Studies in Foreign Film: Global

Discipline: Linguistics, Languages, Literatures and Cultures
Instructor: Vogl
Credits: 3

Field Work: Studies in Foreign Film: Global
Prerequisites: None

Cinema offers a unique window onto another culture, and Semester at Sea offers an unparalleled opportunity to experience first-hand what we are studying in class. In this course we will examine cinema through a global and comparative perspective, familiarizing ourselves with contemporary debates about world cinema as a critical category and the relationship between world cinema and national and regional film cultures. We will focus on films from the countries we visit, gaining a sense of the cinema industry in each country, its history, infrastructure, prizes, festivals, etc. We will consider the film’s genre, its target audience, and its critical and popular reception. We will also look at each film’s cultural specificity and its lingustic features (choice of language, subtitles, code-switching, etc.).

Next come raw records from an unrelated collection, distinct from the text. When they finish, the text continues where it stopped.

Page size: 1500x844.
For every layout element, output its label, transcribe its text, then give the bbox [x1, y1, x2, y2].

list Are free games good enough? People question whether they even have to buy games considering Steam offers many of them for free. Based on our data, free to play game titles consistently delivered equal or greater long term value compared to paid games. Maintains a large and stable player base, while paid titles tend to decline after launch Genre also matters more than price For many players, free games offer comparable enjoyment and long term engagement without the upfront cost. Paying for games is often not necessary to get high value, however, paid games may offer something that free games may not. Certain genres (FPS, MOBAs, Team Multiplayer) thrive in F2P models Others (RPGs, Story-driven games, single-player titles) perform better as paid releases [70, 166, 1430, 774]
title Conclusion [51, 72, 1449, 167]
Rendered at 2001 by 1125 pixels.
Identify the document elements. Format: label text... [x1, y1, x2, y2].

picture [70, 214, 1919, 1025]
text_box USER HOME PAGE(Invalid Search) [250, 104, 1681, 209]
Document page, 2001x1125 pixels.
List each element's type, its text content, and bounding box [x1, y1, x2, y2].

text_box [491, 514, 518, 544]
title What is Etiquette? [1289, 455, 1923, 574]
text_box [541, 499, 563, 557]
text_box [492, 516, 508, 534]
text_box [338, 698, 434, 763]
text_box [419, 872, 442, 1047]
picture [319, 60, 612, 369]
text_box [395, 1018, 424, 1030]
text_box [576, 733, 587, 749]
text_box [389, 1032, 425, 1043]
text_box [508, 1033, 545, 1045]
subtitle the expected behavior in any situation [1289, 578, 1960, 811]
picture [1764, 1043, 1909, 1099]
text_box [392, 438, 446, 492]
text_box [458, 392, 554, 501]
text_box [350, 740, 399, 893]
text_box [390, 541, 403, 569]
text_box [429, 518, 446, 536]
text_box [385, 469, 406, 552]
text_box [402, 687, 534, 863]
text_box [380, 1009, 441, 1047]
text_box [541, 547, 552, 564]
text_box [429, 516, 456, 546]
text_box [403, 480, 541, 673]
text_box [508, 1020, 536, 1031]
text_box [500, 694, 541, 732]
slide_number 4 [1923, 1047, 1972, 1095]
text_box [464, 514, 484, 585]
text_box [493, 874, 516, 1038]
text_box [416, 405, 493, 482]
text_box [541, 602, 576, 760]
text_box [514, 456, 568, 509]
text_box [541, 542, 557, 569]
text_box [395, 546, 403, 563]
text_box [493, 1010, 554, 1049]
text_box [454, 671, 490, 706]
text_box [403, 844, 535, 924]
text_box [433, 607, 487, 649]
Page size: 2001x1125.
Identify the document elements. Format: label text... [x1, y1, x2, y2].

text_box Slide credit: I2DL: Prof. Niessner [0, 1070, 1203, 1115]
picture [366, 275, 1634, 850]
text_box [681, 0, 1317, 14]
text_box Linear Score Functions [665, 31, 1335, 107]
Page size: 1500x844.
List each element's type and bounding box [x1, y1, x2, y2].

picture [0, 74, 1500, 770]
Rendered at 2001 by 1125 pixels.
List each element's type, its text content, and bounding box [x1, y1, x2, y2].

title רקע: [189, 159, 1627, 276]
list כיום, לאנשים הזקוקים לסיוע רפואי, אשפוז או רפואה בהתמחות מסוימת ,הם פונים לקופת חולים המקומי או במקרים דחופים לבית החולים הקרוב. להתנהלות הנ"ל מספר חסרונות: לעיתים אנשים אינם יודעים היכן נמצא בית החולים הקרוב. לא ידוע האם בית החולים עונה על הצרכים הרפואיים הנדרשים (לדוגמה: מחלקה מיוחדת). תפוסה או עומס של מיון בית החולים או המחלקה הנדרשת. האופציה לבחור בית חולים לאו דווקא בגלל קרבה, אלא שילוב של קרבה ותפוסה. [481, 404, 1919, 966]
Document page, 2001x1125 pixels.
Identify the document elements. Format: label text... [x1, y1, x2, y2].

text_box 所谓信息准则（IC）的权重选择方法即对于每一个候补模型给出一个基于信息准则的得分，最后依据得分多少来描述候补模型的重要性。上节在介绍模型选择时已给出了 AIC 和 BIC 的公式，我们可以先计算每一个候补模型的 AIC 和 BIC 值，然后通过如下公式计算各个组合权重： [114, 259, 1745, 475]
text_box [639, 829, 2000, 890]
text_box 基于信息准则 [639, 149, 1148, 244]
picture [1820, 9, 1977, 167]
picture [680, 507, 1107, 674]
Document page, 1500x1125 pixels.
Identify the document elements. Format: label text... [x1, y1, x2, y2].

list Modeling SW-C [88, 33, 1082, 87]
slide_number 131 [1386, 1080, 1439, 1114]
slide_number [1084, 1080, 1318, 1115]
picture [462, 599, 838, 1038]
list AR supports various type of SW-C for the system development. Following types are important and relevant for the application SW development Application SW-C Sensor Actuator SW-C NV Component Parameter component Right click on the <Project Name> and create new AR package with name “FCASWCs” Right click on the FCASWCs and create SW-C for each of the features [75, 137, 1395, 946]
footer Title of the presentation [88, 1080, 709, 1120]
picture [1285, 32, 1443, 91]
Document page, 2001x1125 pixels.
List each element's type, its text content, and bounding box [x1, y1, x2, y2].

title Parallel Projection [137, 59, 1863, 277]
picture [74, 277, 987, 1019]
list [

In addition, we will consider how these cultures have been represented in cinema from “external” perspectives. Students will develop a vocabulary for discussing and writing about films. The class will be student-centered with an emphasis on daily discussions of readings and screenings done outside of class. There will be regular short writing assignments and a final paper offering a comparative analysis of two or more films or, alternatively, a final media project.

By the end of this course, students will be able to:

  • Explain what world cinema means in a global context and describe the relationship between global and local in the films studied.
  • Identify similarities and differences in the films studies in terms of themes, subject matter, genres, techniques.
  • Critically analyze a film orally and in writing using precise terms.
  • Demonstrate awareness of cultural diversity in the countries we visit and how that is represented in film.